How Cold?
This is the most common question, and it makes sense to ask that. However, it is truly impossible to answer, as some people tolerate cold better than others. The key is to aim for a temperature that evokes the thought, “This is really cold(!), and I want to get out, BUT I can safely stay in.” For some people, that temperature might be 60°F, whereas for others, 45°F.
Here is the key: the colder the stimulus (water immersion, shower, etc.), the shorter amount of time you need to expose yourself to the cold. One study showed significant and prolonged increases in dopamine when people were in cool (60°F) water for about an hour up to their neck, with their head above water. Other studies describe significant increases in epinephrine from just 20 seconds in very cold water (~40°F). The good news is that as you do deliberate cold exposure more often, you will be more comfortable in the cold at all times and can start to use colder temperatures with more confidence, just like exercise.
How Long and How Often?
Consider doing deliberate cold exposure for 11 minutes per week TOTAL. NOT per session, but rather, 2-4 sessions lasting 1-5 mins each distributed across the week. Again, the water temperature should be uncomfortably cold yet safe to stay in for a few minutes. You can do more, but this should be the minimum to achieve the benefits of cold exposure. You can do very cold, very brief exposures for adrenaline release too, but the 11 minutes is based on a recent study by Susanna Søberg that explored a range of effects and is a good solid, basic protocol for ongoing use.
Source: Huberman Lab
How Do I Endure the Cold?
Undoubtedly, during (or before) cold exposure, you will find your mind pushing back against the challenge. Your mind will say, “I really don’t want to do this,” even before getting in, or “Get me out of here.”
You can imagine those mental barriers as ‘walls.’ Those walls are, in fact, the effects of adrenaline pulses in your brain and body, which in this case is what triggers the eventual adaptive response. After all, if it were easy, then there is no stimulus for your body to change (adapt).

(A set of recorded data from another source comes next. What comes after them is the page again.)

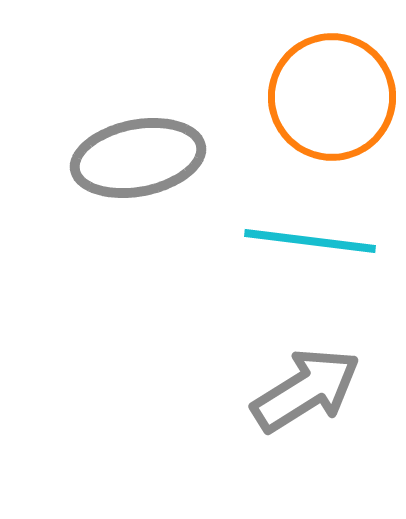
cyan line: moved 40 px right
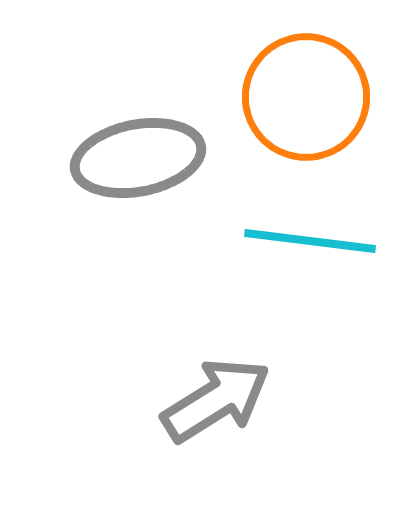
orange circle: moved 26 px left
gray arrow: moved 90 px left, 10 px down
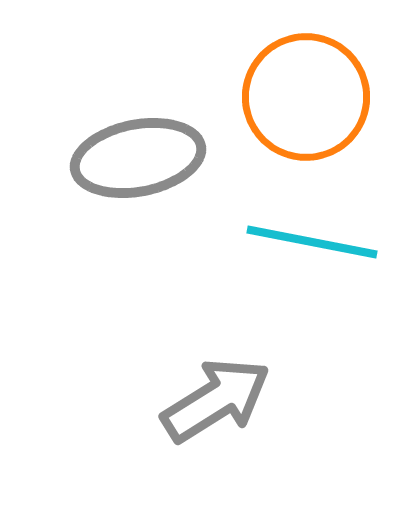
cyan line: moved 2 px right, 1 px down; rotated 4 degrees clockwise
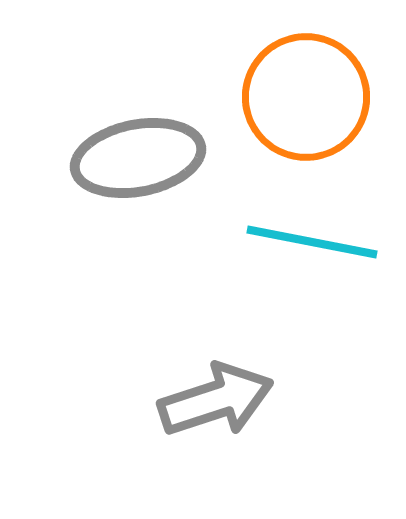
gray arrow: rotated 14 degrees clockwise
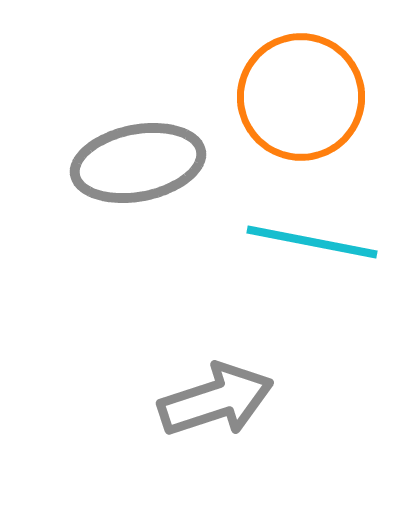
orange circle: moved 5 px left
gray ellipse: moved 5 px down
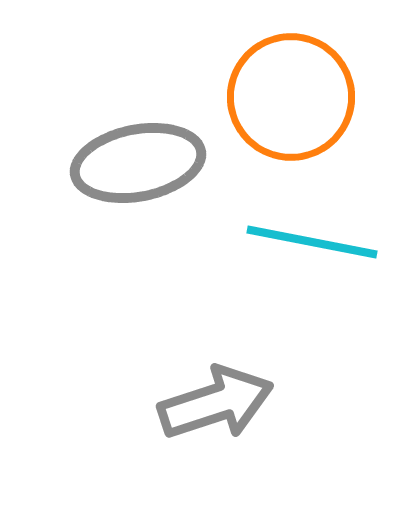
orange circle: moved 10 px left
gray arrow: moved 3 px down
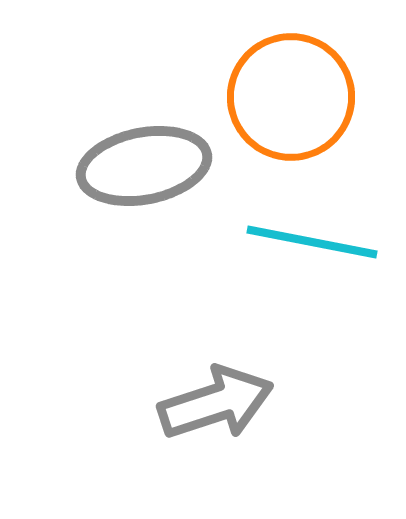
gray ellipse: moved 6 px right, 3 px down
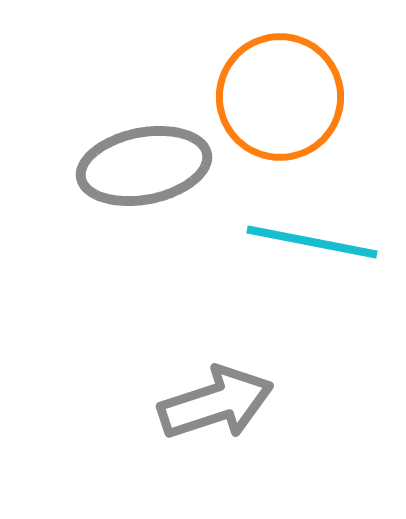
orange circle: moved 11 px left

By maintaining top-down control of your reflexive urge to exit the cold environment, you will have successfully traversed that wall.

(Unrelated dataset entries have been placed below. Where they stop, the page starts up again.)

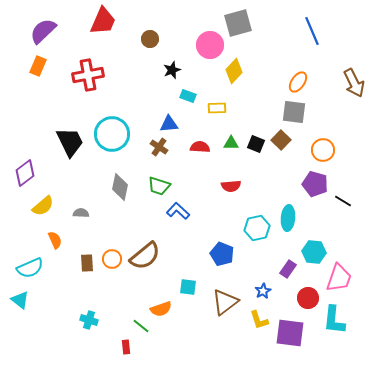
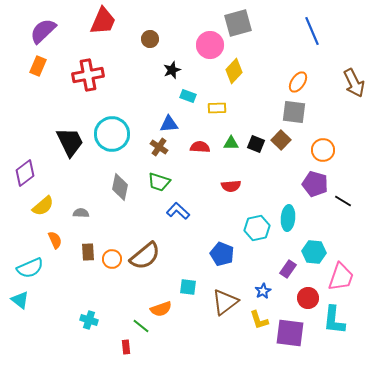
green trapezoid at (159, 186): moved 4 px up
brown rectangle at (87, 263): moved 1 px right, 11 px up
pink trapezoid at (339, 278): moved 2 px right, 1 px up
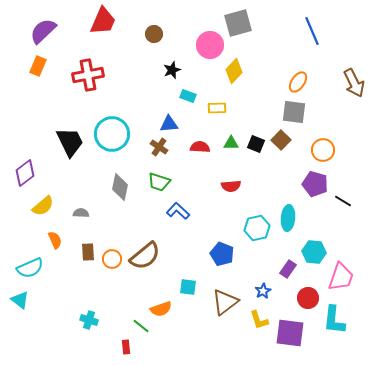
brown circle at (150, 39): moved 4 px right, 5 px up
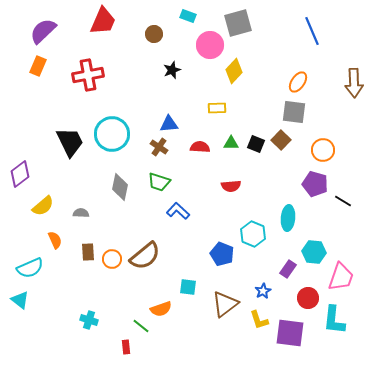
brown arrow at (354, 83): rotated 24 degrees clockwise
cyan rectangle at (188, 96): moved 80 px up
purple diamond at (25, 173): moved 5 px left, 1 px down
cyan hexagon at (257, 228): moved 4 px left, 6 px down; rotated 25 degrees counterclockwise
brown triangle at (225, 302): moved 2 px down
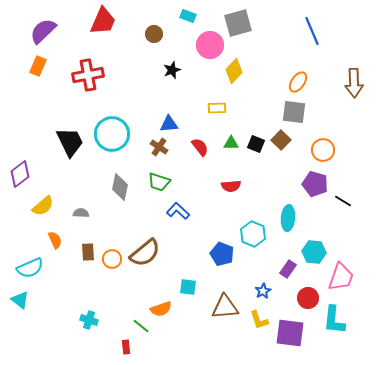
red semicircle at (200, 147): rotated 48 degrees clockwise
brown semicircle at (145, 256): moved 3 px up
brown triangle at (225, 304): moved 3 px down; rotated 32 degrees clockwise
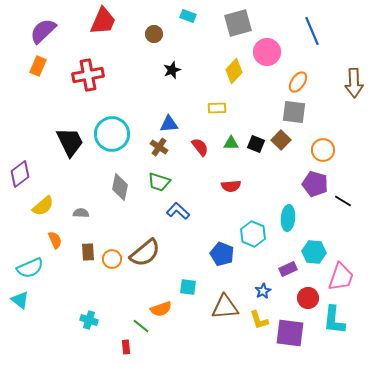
pink circle at (210, 45): moved 57 px right, 7 px down
purple rectangle at (288, 269): rotated 30 degrees clockwise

Challenge yourself by counting walls and setting a goal of “walls” to traverse (e.g., 3-5 walls) during the round of cold exposure. You can also go for time. Up to you. The advantage of the walls approach is that it carries over to other scenarios more seamlessly, as most of life’s stressors don’t lend themselves so well to merely timing the duration until it passes. It also enhances your sense of mind-body connection to do it this way.

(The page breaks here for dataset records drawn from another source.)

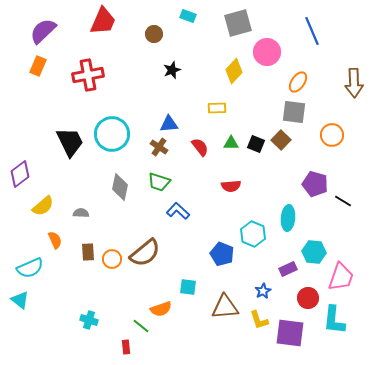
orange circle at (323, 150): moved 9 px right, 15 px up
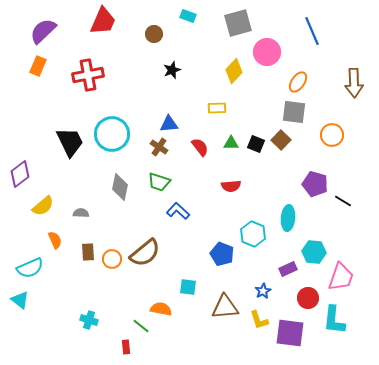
orange semicircle at (161, 309): rotated 150 degrees counterclockwise
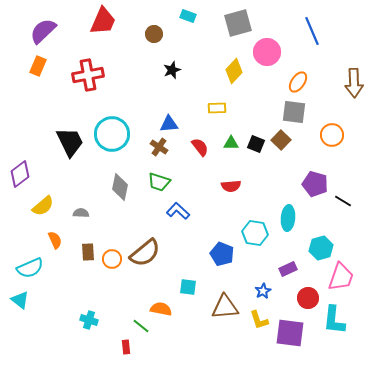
cyan hexagon at (253, 234): moved 2 px right, 1 px up; rotated 15 degrees counterclockwise
cyan hexagon at (314, 252): moved 7 px right, 4 px up; rotated 20 degrees counterclockwise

What Should I Do After a Plunge?
The Søberg Principle based on deliberate cold researcher Dr. Susanna Søberg is: To enhance the metabolic effects of cold, force your body to reheat on its own. Or “End With Cold.”
Also, allowing your body to shiver may enhance metabolic increases from cold. Shivering causes the release of succinate from muscles and further activates brown fat thermogenesis.
Try this protocol to increase shivering, either during or immediately after cold exposure:
Don’t huddle or cross your arms while in the cold or after getting out. Also, don’t towel off. Let your body reheat and dry off naturally.